Malabsorption syndromes represent a severe barrier to maintaining iron stores, interfering with iron uptake in the gut. Celiac disease damages the villi of the small intestine, specifically the duodenum, the primary site for iron absorption. This damage reduces the surface area available for uptake, leading to iron deficiency even with adequate dietary intake. Inflammatory bowel diseases like Crohn’s disease and ulcerative colitis also impair absorption due to chronic inflammation and damage to the intestinal lining.
Surgical alterations to the digestive tract, most notably gastric bypass and other bariatric procedures, drastically reduce iron absorption. These surgeries often bypass the duodenum, the segment of the small intestine where the majority of iron is absorbed. Furthermore, the reduction in stomach acid following surgery hinders the conversion of ferric iron into the more absorbable ferrous form. Iron deficiency and subsequent ferritin drops are a common, long-term complication.
Causes Related to Increased Physiological Demand
Situations that place a high demand on the body’s iron resources can quickly deplete ferritin stores. Pregnancy is a prime example, as the total iron requirement increases by approximately 1000 milligrams to support the expanding maternal red cell mass, fetal growth, and compensate for delivery blood loss. This demand is highest in the second and third trimesters, often leading to iron deficiency if supplemental iron is not used.

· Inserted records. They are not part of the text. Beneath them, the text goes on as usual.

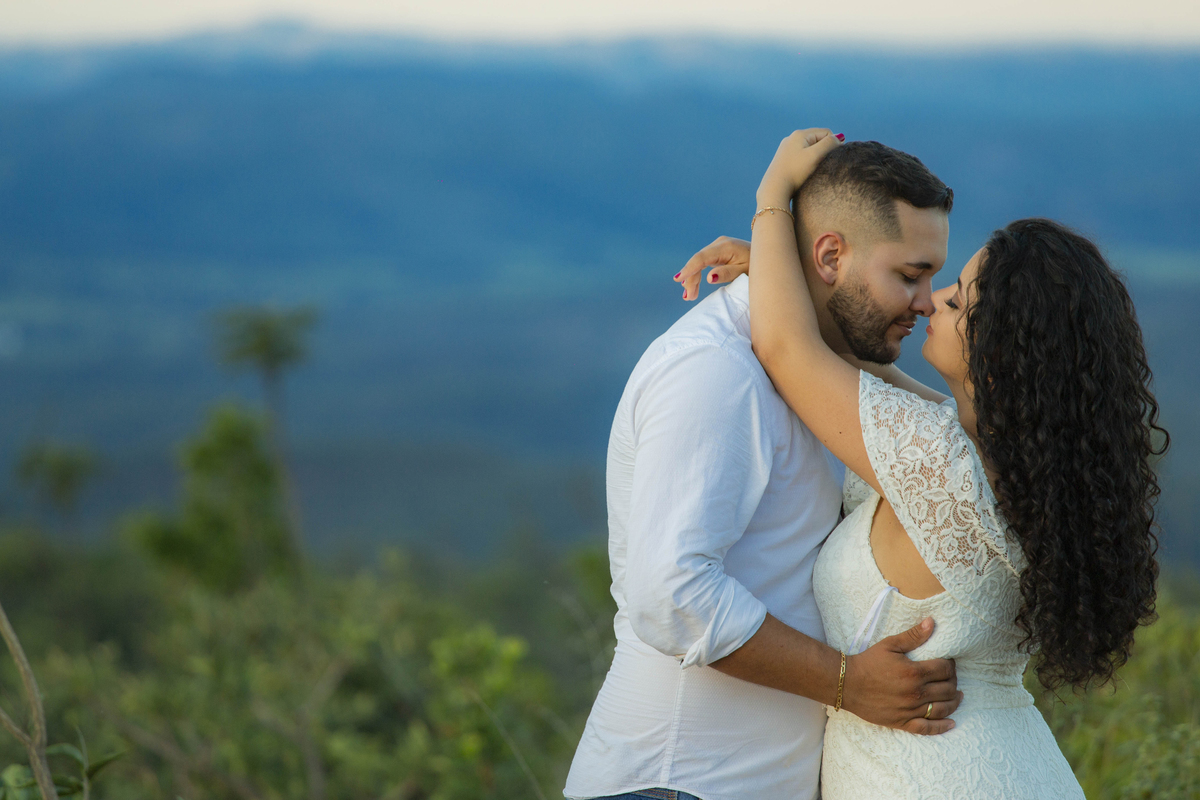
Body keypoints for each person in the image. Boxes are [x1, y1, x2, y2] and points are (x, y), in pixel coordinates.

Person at [708, 128, 1163, 798]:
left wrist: (773, 197)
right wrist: (789, 272)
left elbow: (788, 348)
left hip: (932, 775)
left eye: (958, 301)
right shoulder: (1022, 469)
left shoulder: (935, 458)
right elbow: (853, 365)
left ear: (1002, 355)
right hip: (1007, 764)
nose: (931, 301)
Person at [564, 140, 965, 800]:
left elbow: (950, 445)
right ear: (831, 256)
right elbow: (671, 595)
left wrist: (792, 289)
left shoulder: (807, 366)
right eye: (910, 275)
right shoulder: (716, 373)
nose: (925, 302)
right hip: (675, 782)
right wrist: (848, 681)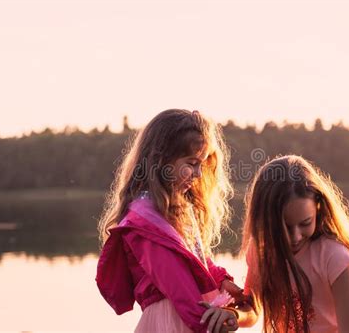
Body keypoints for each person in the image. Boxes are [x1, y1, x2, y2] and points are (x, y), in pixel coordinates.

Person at [95, 109, 240, 333]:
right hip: (171, 321)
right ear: (161, 160)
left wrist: (221, 280)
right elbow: (176, 283)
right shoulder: (144, 221)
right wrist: (208, 323)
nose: (198, 173)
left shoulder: (177, 209)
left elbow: (195, 260)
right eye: (192, 163)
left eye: (201, 164)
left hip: (188, 316)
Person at [236, 155, 349, 333]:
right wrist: (233, 316)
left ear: (318, 208)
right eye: (285, 228)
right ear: (264, 220)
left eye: (305, 223)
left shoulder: (335, 258)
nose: (295, 237)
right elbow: (253, 308)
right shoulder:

Periods of rapid growth, such as infancy and adolescence, also accelerate the depletion of iron stores. The pubertal growth spurt requires significant iron to support the rapid expansion of muscle mass and total blood volume. For adolescent girls, this growth demand is compounded by the onset of menstrual blood loss, making them a vulnerable group.
Intense physical activity in endurance athletes can create an imbalance between iron supply and demand. This deficiency results from factors like chronic GI bleeding and the mechanical destruction of red blood cells in the feet (foot-strike hemolysis). Exercise-induced inflammation also elevates the hormone hepcidin, which blocks the release of stored iron and inhibits its absorption, causing ferritin stores to drop.